Islamic States facing failure are ravaged by war and conflict, which pose a danger to the entire world. Instability breeds extremism and terrorism. Libya, Iraq and Yemen are in turmoil. In Syria the brutal regime of Bashar al Assad opened the gates for al Qaeda elements to enter the country so the regime could claim it is fighting terrorism not its own people. Ample evidence exists that show Assad is co-ordinating with ISIS to discredit the opposition.
Muslims live in a state of denial. They always find scapegoats for extremism and terrorism, blaming all and sundry for the Islamic world failures. The modern Islamic movements such as ISIS are dragging the Muslim world back to the dark ages and slowly but surely taking us into the abyss. The basic problem is very clear. It is that millions of people in the Islamic world do not believe in free speech, freedom of religion, democracy, a secular state, free enterprise and human rights. All Muslims must stand together and not only condemn the extremists but work together to defeat them. Shouldn’t Muslim scholars agree to remove texts that permit the killing of Kuffars (infidels) just because they are not Muslims? Muslim scholars must agree to revise religious texts that call for Jihad and violence against non-Muslims.
The world is tired of the often repeated mantra that ‘Islam is a religion of peace’. People judge Muslims by their actions on the ground against their fellow Muslims and Christians, not by slogans. Moderate Islam is fighting a losing battle against radical Islam. We don’t see demonstrations in the streets of the Arab and European capitals against the brutalities of ISIS against civilians, particularly women, Yazidis, and Christians, or even against Muslims in Iraq and Syria. Why aren’t Muslims speaking out against these atrocities?
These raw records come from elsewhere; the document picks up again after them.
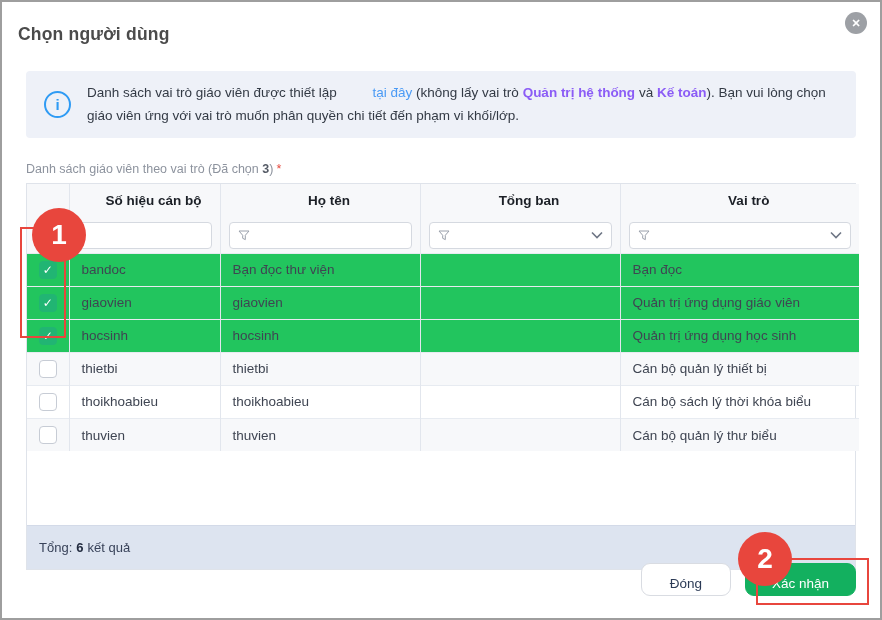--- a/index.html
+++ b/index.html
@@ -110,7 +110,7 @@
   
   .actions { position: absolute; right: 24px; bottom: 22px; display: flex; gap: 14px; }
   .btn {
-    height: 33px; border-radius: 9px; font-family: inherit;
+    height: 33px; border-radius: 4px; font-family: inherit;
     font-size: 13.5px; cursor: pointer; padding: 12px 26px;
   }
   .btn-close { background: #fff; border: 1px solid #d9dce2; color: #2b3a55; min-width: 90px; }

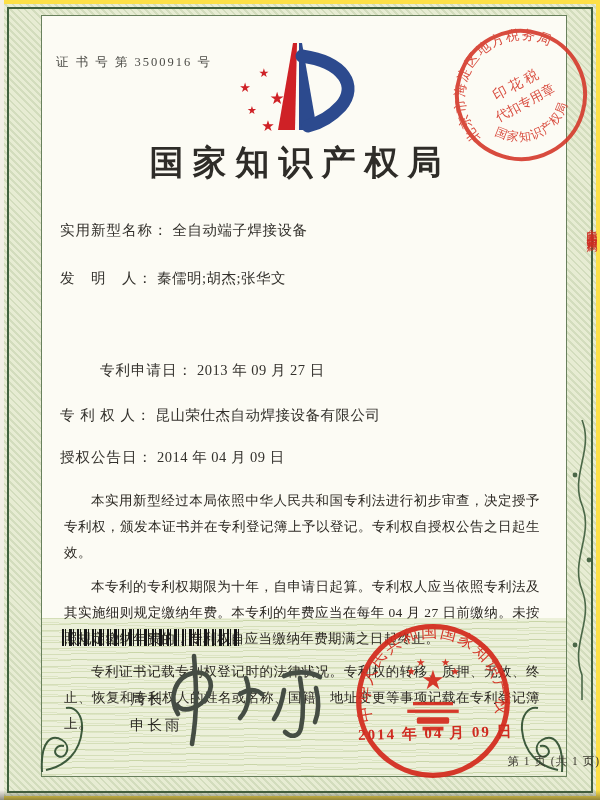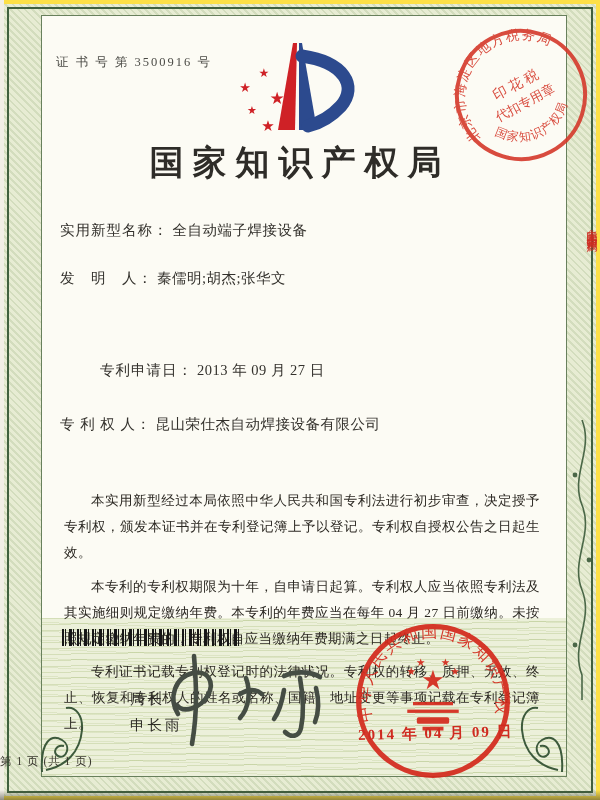--- a/index.html
+++ b/index.html
@@ -123,7 +123,7 @@
   <div class="field" style="top:361px;margin-left:40px;">
     <span class="lab">专利申请日：</span><span class="val">2013 年 09 月 27 日</span>
   </div>
-  <div class="field" style="top:406px;margin-top:9px;">
+  <div class="field" style="top:406px;">
     <span class="lab">专 利 权 人：</span><span class="val">昆山荣仕杰自动焊接设备有限公司</span>
   </div>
Every time a Muslim in the West appears on the media he rarely issues an outright condemnation of atrocities committed in the name of Islam by the likes of ISIS, Boko Haram, and the Taliban. Instead he or she puts ifs and buts with ambiguous justifications. In the UK Islamist organizations such as “Cage” is a prime examples of such apologists. If Islam is to survive and Muslims to be respected they must reform and deal with the bad apples in their midst. When Political Islamists silence critics, they are supporting inhuman and immoral practices committed in the name of Islam.